December 7, 2011
OTTAWA — The city’s proposed deal with Plasco Energy Group to dispose of up to 300 tonnes a day of city garbage is getting the full backing of Mayor Jim Watson, who hopes it’ll buy time for the city to find something else to do with its trash before the landfill is full.
“The agreement, in my opinion, is a good deal for taxpayers and it’s also a good deal for the environment and I’m going to support it,” Watson said. “Digging a hole and putting garbage in it in the 21st century just doesn’t make a whole lot of sense.”
The company is headed by technology entrepreneur Rod Bryden. Under the terms of the contract, which isn’t fully finalized but whose “framework” was released late Monday, the city would pay $9.1 million a year to Plasco, if it takes those 300 tonnes a day — 109,500 tonnes a year, or about a third of Ottawa’s household waste production — of garbage.
The 20-year contract with Plasco has options to extend it to 40 years. Because of the city’s early support for Plasco, which is trying to commercialize its “plasma gasification” technology for turning garbage into burnable gas and a small amount of glassy leftover slag, it stands to get payments if the company builds commercial plants elsewhere. Depending on how successful Plasco is, a 40-year deal would cost the city between $400,000 and $950,000 a year more than the status quo of dumping most household garbage in the Trail Road landfill, but that doesn’t account for the eventual cost of finding a new landfill once Trail Road is full.
The city puts that cost at $250 million; the City of Toronto recently paid $220 million to buy a private landfill for its own use. Ottawa’s city government estimates that under existing conditions, the Trail Road landfill would have to close in 2042, but a 300-tonne-a-day Plasco deal would extend that to 2070.
The contract only includes payments to Plasco for garbage the company successfully processes. Watson contrasted it to a deal the city made with composting company Orgaworld, which pays the company for handling 80,000 tonnes of green-bin stuff a year whether the city delivers that much or not; in the early years of the program, the city hasn’t produced anything like that much organic waste.
“There’s been greater due diligence,” Watson said. “Certainly my office has taken a more hands-on approach, because lesson learned from Orgaworld.”
On the other hand, the green-bin program required residents to take up a new disposal system and learn new habits and was intended to expand over time, though it needed Orgaworld to build a full plant right at the beginning. The Plasco agreement, in contrast, will require nothing of residents except a small share of their taxes: the same trucks will pick up the same garbage in the same way and just take it a kilometre farther down Moodie Drive, to a Plasco plant rather than the landfill.
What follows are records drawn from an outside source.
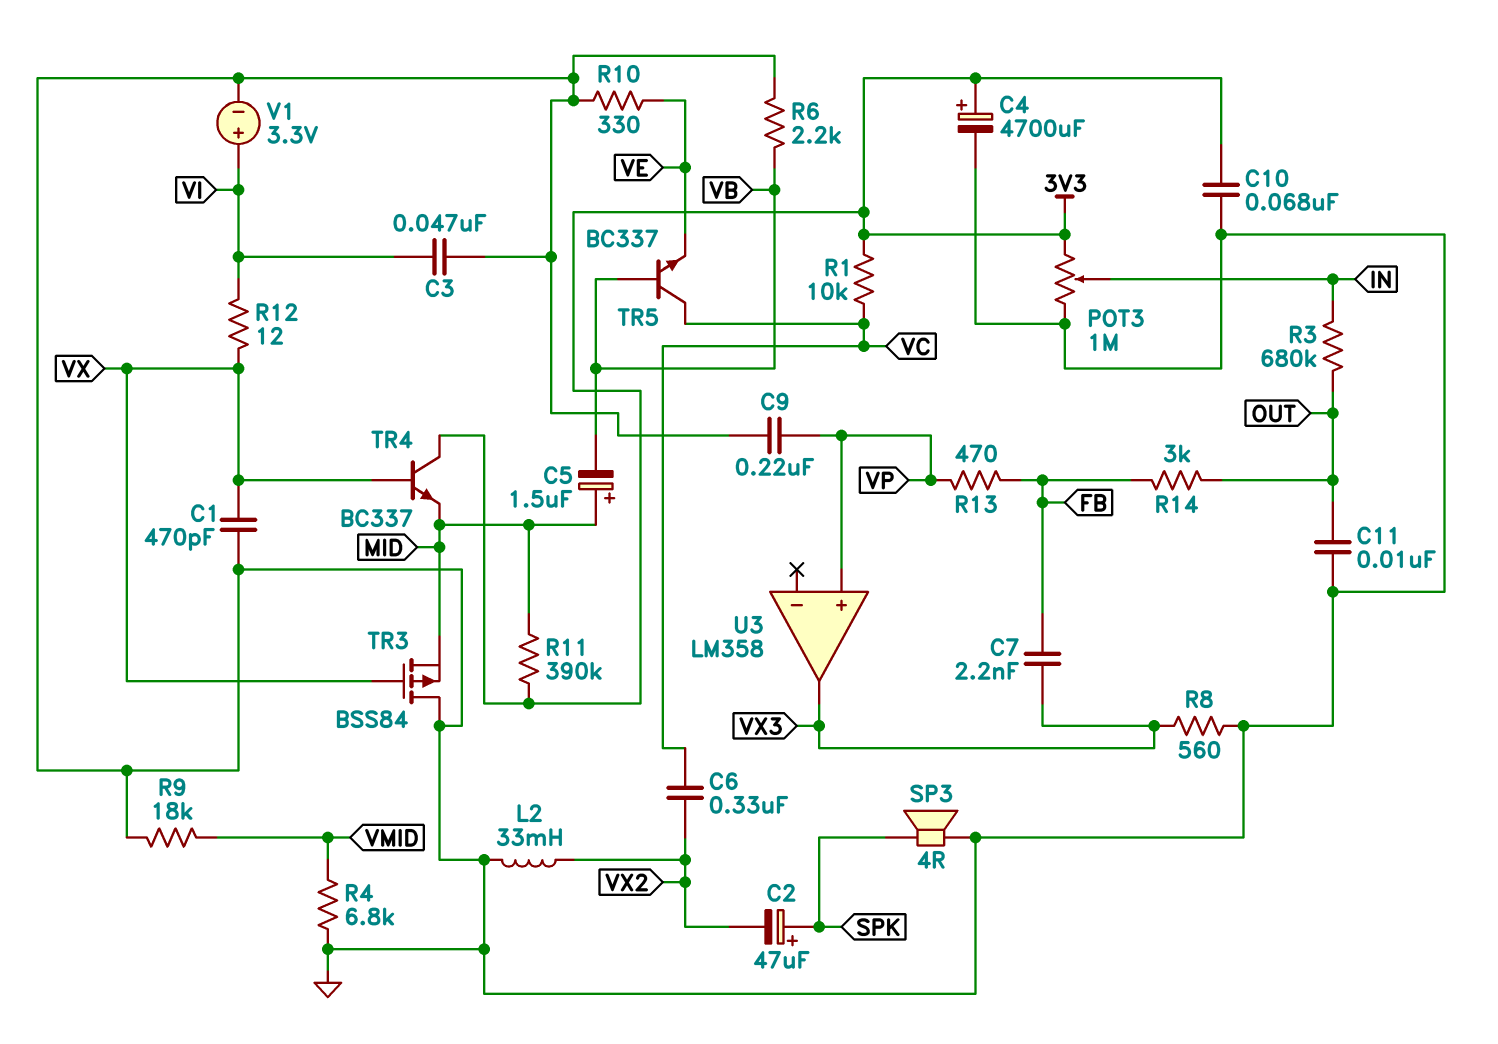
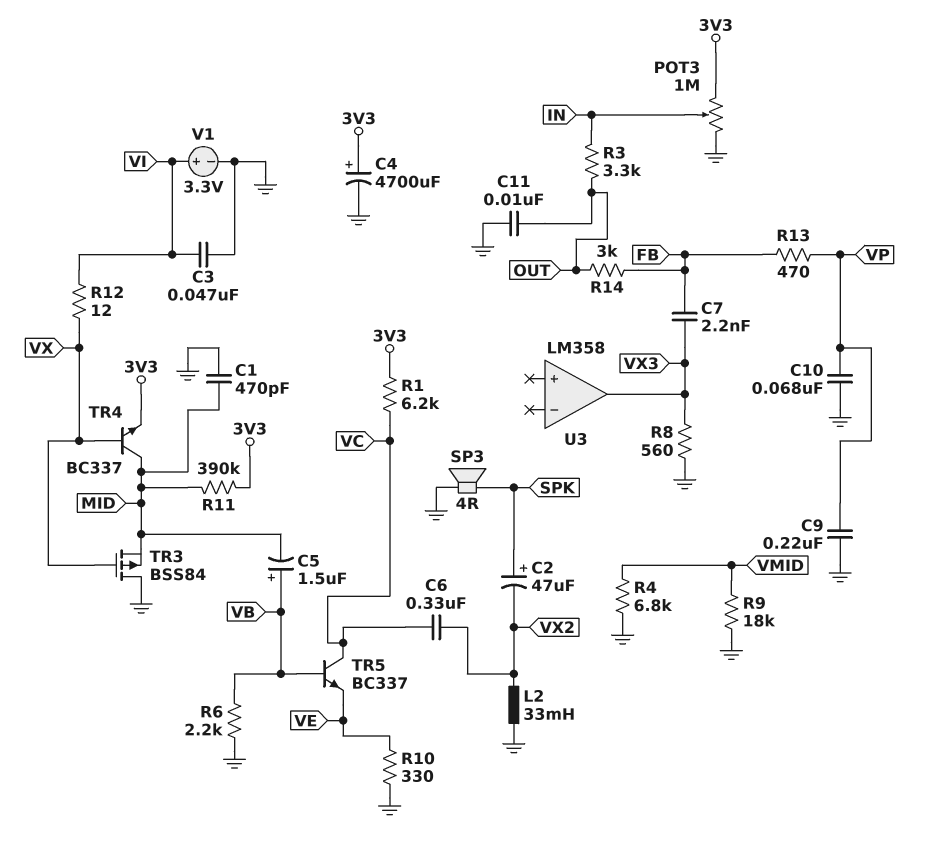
C1: 470pF (GND, VX) -> 470pF (GND, MID)
C5: 1.5uF (plus MID, minus VB) -> 1.5uF (plus VB, minus MID)
C10: 68nF (3V3, GND) -> 68nF (GND, VP)
R1: 10k (3V3, VC) -> 6.2k (3V3, VC)
R3: 680k (IN, OUT) -> 3.3k (IN, OUT)
TR4: NPN BC337 (B VX, C 3V3, E MID) -> NPN BC337 (B VX, C MID, E 3V3)
U3 pin in+: VP -> none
And there’s no shortage of garbage on the city’s curbs and in its back-alley bins.
The report describing the agreement notes that if the process does work, it’ll be a feather in Ottawa’s cap. “[T]he City has an important leadership role in fostering innovation helping to brand Ottawa as an internationally renowned hot-bed for developing world-leading advanced technologies, particularly within the Clean-tech sector,” the report says. And also, “Any growth in Plasco’s business is good news for its local Ottawa operations, as it would translate to continued and increased research and development funding conducted in Ottawa.”
City council’s environment committee is to debate the proposed contract on Dec. 12 and then city council is to take a vote on Dec. 14. If it’s approved, city manager Kent Kirkpatrick is to finalize some “non-monetary” details with Bryden, and then Plasco would be responsible for getting its plant up and running between 2014 and 2016.